VITTADINI/ Un
soggetto nuovo per il bene comune dell’Italia
Giorgio Vittadini al 40o meeting di Rimini |
Desidero riproporre all’attenzione, il discorso che Giorgio
Vittadini, Presidente della Fondazione per la Sussidiarietà, di Comunione e
Liberazione, ha tenuto nella sessione introduttiva del 40° Meeting
internazionale di Rimini dello scorso 18 agosto.
E’, a mio avviso, un
importante testo di riflessione da cui ripartire per un rinnovato impegno
sociale e culturale anche sul nostro territorio locale.
Ruolo della sussidiarietà effettiva, corpi sociali, sinergia tra
organizzazioni, formazione e bene comune non idea astratta ma concreta
prospettiva di vita….
Ivan Simeone
Da Il Sussidiario del
18.08.2019
www.ilsussidiario.net
Ci troviamo al termine
di un lungo tragitto che ha portato a una grave crisi istituzionale, da cui non
sappiamo ancora come usciremo. Questo capita in un momento storico
particolarmente delicato per la lunga crisi, non solo economica, ma anche di
assetto del Paese che attraversiamo ormai da quasi trent’anni.

- Elenco dei dati -
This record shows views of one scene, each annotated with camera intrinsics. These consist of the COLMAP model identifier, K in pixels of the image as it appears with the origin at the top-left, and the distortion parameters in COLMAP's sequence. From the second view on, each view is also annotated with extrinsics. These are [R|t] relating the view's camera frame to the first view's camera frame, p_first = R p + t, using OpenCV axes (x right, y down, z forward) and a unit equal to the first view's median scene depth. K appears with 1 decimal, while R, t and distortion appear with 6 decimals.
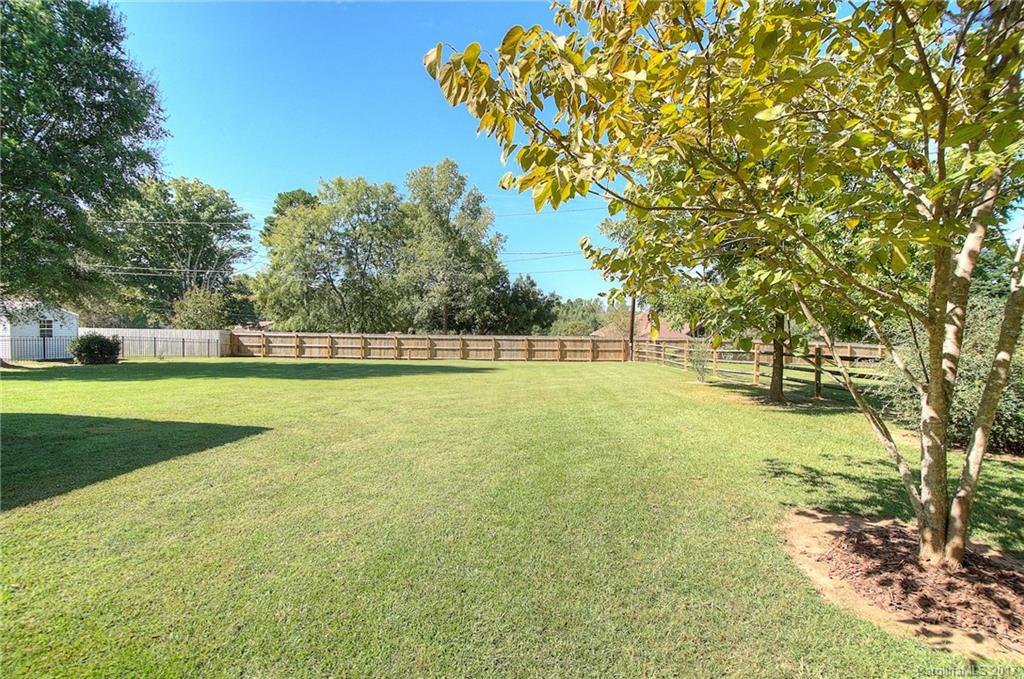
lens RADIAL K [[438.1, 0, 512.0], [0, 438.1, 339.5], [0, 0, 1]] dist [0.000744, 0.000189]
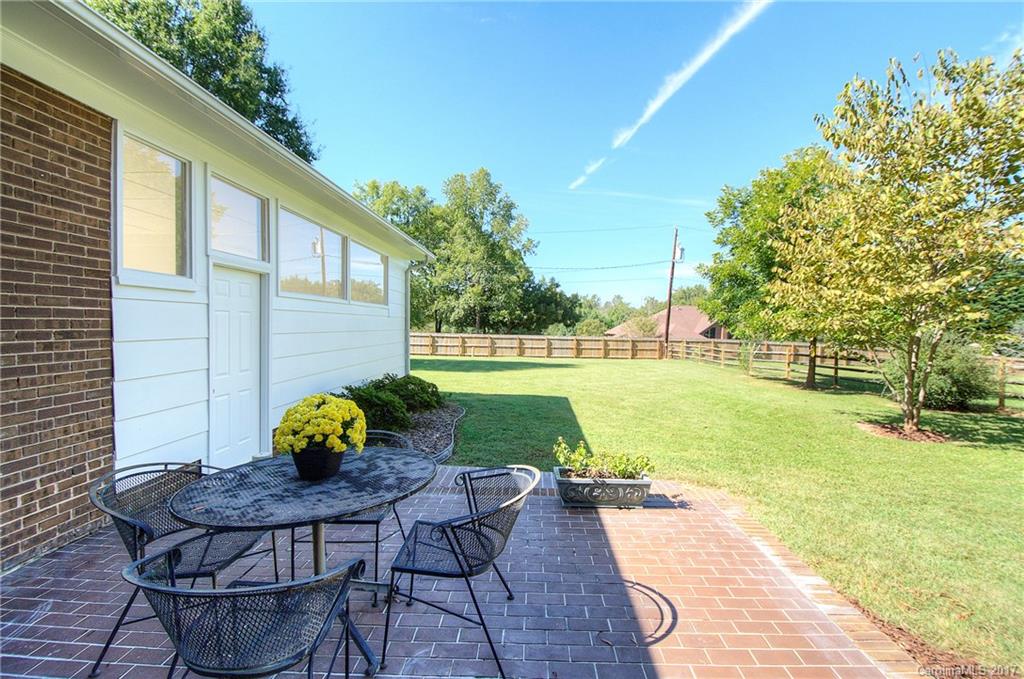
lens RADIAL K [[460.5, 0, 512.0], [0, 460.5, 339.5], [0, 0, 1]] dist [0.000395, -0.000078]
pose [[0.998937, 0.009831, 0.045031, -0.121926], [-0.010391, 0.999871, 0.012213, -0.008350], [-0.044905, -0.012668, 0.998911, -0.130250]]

==

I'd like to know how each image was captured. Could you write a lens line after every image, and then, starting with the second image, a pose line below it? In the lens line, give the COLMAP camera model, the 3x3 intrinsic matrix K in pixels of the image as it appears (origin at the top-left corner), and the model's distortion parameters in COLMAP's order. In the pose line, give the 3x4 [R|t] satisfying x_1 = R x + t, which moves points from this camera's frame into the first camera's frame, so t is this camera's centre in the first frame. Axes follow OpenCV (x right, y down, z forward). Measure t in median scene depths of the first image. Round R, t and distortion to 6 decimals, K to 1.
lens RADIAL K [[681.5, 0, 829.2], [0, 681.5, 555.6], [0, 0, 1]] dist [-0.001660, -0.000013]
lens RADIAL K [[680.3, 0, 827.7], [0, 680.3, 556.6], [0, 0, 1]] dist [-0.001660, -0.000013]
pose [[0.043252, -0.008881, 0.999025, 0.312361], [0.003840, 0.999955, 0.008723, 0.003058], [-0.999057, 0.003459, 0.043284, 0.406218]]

- Serie di compiti -
1 - Rispondi alle seguenti domande in base al testo da analizzare.
(a) Chi ha tenuto il discorso riproposto all'attenzione?
(b) In quale giorno si è svolta la sessione introduttiva del 40° Meeting internazionale di Rimini?
(c) Da quanto tempo il Paese attraversa la lunga crisi descritta?
2 - Cita dal testo da analizzare il passo che va da "VITTADINI/ Un" fino a "nostro territorio locale." compreso.
3 - Traduci in inglese questa frase del testo da analizzare: "Questo capita in un momento storico particolarmente delicato per la lunga crisi, non solo economica, ma anche di assetto del Paese che attraversiamo ormai da quasi trent’anni."
Per rispondere basati soltanto sul testo da analizzare.

- Risultati dei compiti -
1 -
(a) Giorgio Vittadini, Presidente della Fondazione per la Sussidiarietà.
(b) Il 18 agosto.
(c) Da quasi trent'anni.

2 -
VITTADINI/ Un
soggetto nuovo per il bene comune dell’Italia
Giorgio Vittadini al 40o meeting di Rimini |
Desidero riproporre all’attenzione, il discorso che Giorgio
Vittadini, Presidente della Fondazione per la Sussidiarietà, di Comunione e
Liberazione, ha tenuto nella sessione introduttiva del 40° Meeting
internazionale di Rimini dello scorso 18 agosto.
E’, a mio avviso, un
importante testo di riflessione da cui ripartire per un rinnovato impegno
sociale e culturale anche sul nostro territorio locale.

3 - This is happening at a particularly delicate historical moment because of the long crisis, not only economic but also concerning the structure of the country, which we have now been going through for almost thirty years.